Memory use and crashes when live loading

(I’m running in Kubernetes at the moment)

I’m trying to do an upgrade from v1.1.1 to v20.07.0. I’ve exported my data which comes to about 28 million quads and I’m trying to import it into the database instance into which I’m upgrading using the live loader. I believe I’m running into some memory issues; on the clusters where the upgrade has succeeded I’ve noticed that the Alpha node tends to hit 6-7gb resident and cruise around there. In other, less-successful restorations, the pod terminates and when it restarts the live loader is unable to resume, it sits at 0 transactions committed indefinitely after.

When I run top on the Alpha after the CPU usage is quite high but it doesn’t seem to be doing anything. The Alpha log contains these entries, approximately one a minute:

I0807 02:15:12.662504      14 draft.go:1531] Skipping snapshot at index: 36395. Insufficient discard entries: 1. MinPendingStartTs: 51043
I0807 02:15:12.663280      14 draft.go:1367] Found 3 old transactions. Acting to abort them.
I0807 02:15:12.684843      14 draft.go:1328] TryAbort 3 txns with start ts. Error: <nil>
I0807 02:15:12.684906      14 draft.go:1351] TryAbort selectively proposing only aborted txns: txns:<start_ts:51052 > txns:<start_ts:51190 > txns:<start_ts:51043 > 
I0807 02:15:40.685652      14 draft.go:1370] Done abortOldTransactions for 3 txns. Error: Server overloaded with pending proposals. Please retry later

Hello @m18e,

Generally we recommend 32 GB for most use cases. We would recommend definitely for the live load process, at least temporarily allocate 32 GB for the alpha pods, then when finished, you can size it back down.

In my own tests, using 21 million RDF, I found that with 8 GB, live loader hit memory boundaries immediately, but when I had 32 GB, it ran more smoothly.

@m18e: could you share your cluster resource configuration?

@joaquin / @vvbalaji We use nodes with 16gb RAM right now. I didn’t see anything in the Dgraph documentation about recommended sizing; I did see mentions of t2.medium instances in the multi-host setup guide so I figured our default instance size would be sufficient especially given that our data set is only about 400mb gzipped at the moment.

Our cluster is simple, we have a single alpha right now.

We still generally recommend 32gb. When we do a performance test with liveloader, we use 16 vCPUs + 60 GB mem system for a 16-million dataset.

This may not be ideal, but could you possibly size the EC2 instance up something with more resources, then after finishing the live loader process, size it back down?

@m18e: Would you be able to share the memory profile and 400mb dataset that is causing issues during live loader?

@joaquin Where are these recommendations? Can you please update your documentation with these recommendations?

I don’t really want to have to go through the process of upsizing our nodes when we do data ingestion so that live load doesn’t fall over. It defeats the point of having a live load if we need downtime while we upsize and downsize our nodes!

@vvbalaji Unfortunately we cannot share our dataset because of confidentiality restrictions.

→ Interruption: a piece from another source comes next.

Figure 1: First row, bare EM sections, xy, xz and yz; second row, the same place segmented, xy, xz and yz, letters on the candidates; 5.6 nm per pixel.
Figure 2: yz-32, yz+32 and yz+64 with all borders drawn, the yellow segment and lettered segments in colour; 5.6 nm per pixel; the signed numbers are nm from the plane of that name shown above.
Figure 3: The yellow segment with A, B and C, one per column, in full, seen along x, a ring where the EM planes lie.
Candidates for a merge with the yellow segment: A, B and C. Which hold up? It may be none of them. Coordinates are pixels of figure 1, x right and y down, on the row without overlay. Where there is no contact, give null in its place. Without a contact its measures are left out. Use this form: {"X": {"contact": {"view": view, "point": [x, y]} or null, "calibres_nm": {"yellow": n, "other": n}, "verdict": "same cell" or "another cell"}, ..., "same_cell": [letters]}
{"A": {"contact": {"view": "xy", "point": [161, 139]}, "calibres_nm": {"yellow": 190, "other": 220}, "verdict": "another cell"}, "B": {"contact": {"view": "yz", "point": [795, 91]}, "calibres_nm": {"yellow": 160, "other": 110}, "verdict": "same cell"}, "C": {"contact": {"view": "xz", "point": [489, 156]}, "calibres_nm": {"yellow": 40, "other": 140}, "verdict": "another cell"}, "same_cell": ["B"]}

Is it possible to have the live load resume successfully if the process is terminated because of resource constraints?

Why is it so memory hungry? Is it aggressively caching data? If so, is it possible to tune it so that it is more conservative with what’s cached?

Just some clarification, the 60gb was just for testing, 32gb is generally recommended, but it is dependent on the data usage. Sometimes to can get by with 16gb, but it something that must be monitored to establish a base line.

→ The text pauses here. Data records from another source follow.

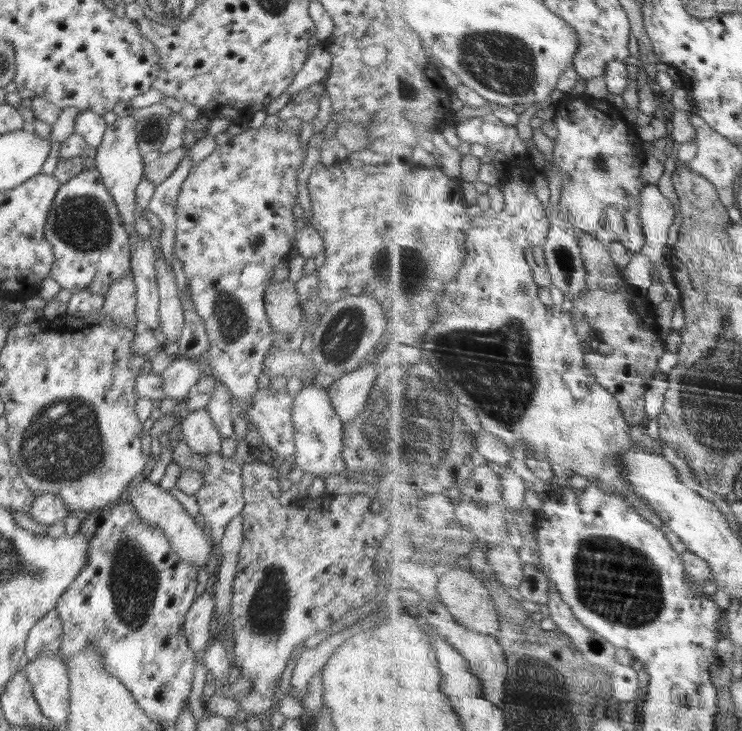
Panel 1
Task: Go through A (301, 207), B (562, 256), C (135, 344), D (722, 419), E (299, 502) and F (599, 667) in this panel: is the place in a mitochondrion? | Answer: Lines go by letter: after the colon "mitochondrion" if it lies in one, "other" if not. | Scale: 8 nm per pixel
A: other
B: mitochondrion
C: other
D: mitochondrion
E: other
F: other

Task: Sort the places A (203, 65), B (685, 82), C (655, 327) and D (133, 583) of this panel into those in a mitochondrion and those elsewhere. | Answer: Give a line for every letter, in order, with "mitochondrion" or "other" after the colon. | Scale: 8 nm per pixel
A: other
B: other
C: other
D: mitochondrion

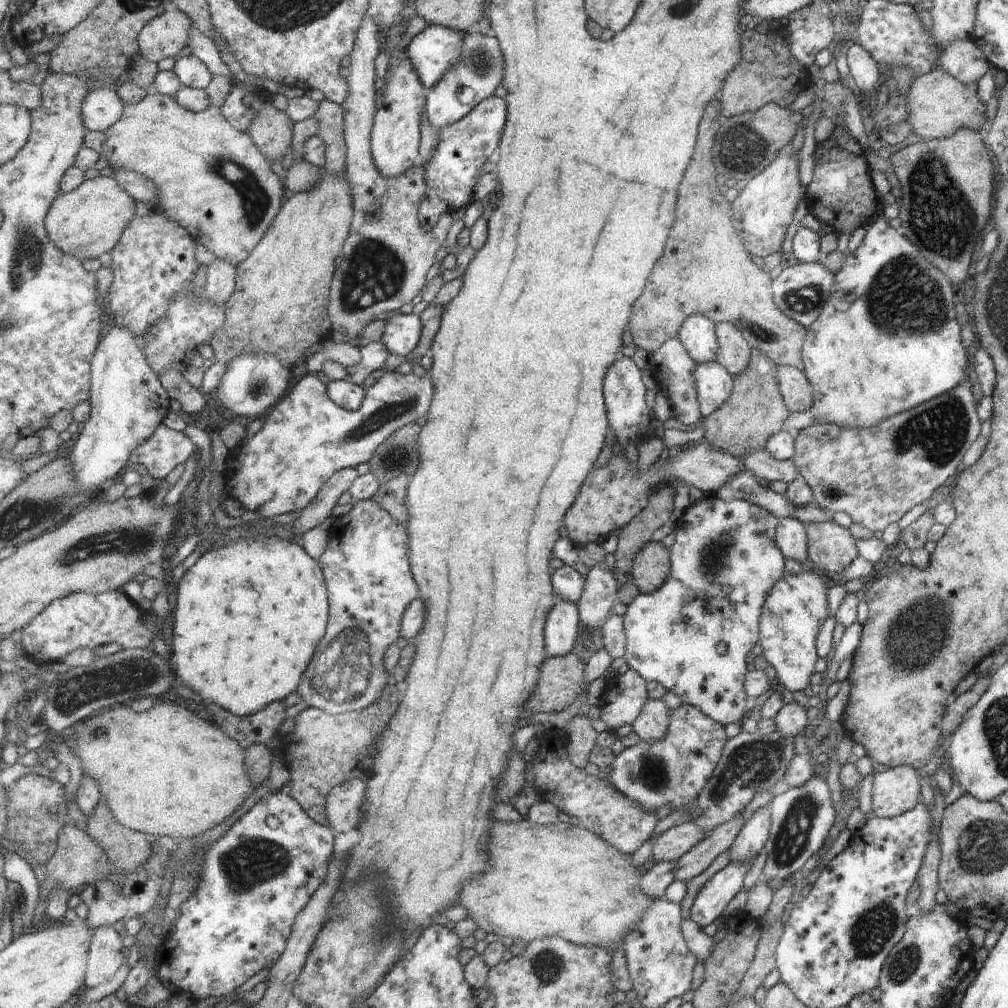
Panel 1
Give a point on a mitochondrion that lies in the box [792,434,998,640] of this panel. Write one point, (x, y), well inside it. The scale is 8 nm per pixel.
(831, 492)

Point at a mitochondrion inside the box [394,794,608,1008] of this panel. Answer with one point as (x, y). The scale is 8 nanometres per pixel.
(548, 965)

There is not a simple rule where such as if you have x predicates you need x GB of memory. This is because each use case is a bespoke solution, dependent on the data, queries, traffic, etc.

I will talk this over with my team on Monday and look at our current docs and see if we can follow up with something more concrete. We are continuously fine-tuning to find optimal memory usage including caching and memory allocation schemes.

We have guidelines documented that document 32 GiB as a common setup:

Live Loader will impact a dgraph cluster, so the cluster may need to be momentarily scaled up to handle the load, then it can be scaled down afterward.

@m18e: following up to check if you got a chance to get the memory profile of the OOM crash.

We are actively working on addressing excessive memory usage or uncontrolled growth in memory usage (Commit to enable recent changes that reduce memory footprint: build(jemalloc): Install Jemalloc if missing via Makefile. (#6463) · dgraph-io/dgraph@02b5118 · GitHub). If you can try it and share a memory profile or even share the memory profile of the version you are using, we can work on addressing it

Hello! I unfortunately haven’t been able to jump on this because of some work deadlines but I wouldn’t mind giving this a try sometime. I’ll let you know if/when I’m able to do so.

Just updating here that these memory improvements slated for the next release in Dgraph v20.11. You can try out those changes today in the release/v20.11 branch on GitHub.

@m18e happy to help set you up with the new build if you’re still seeing these memory issues.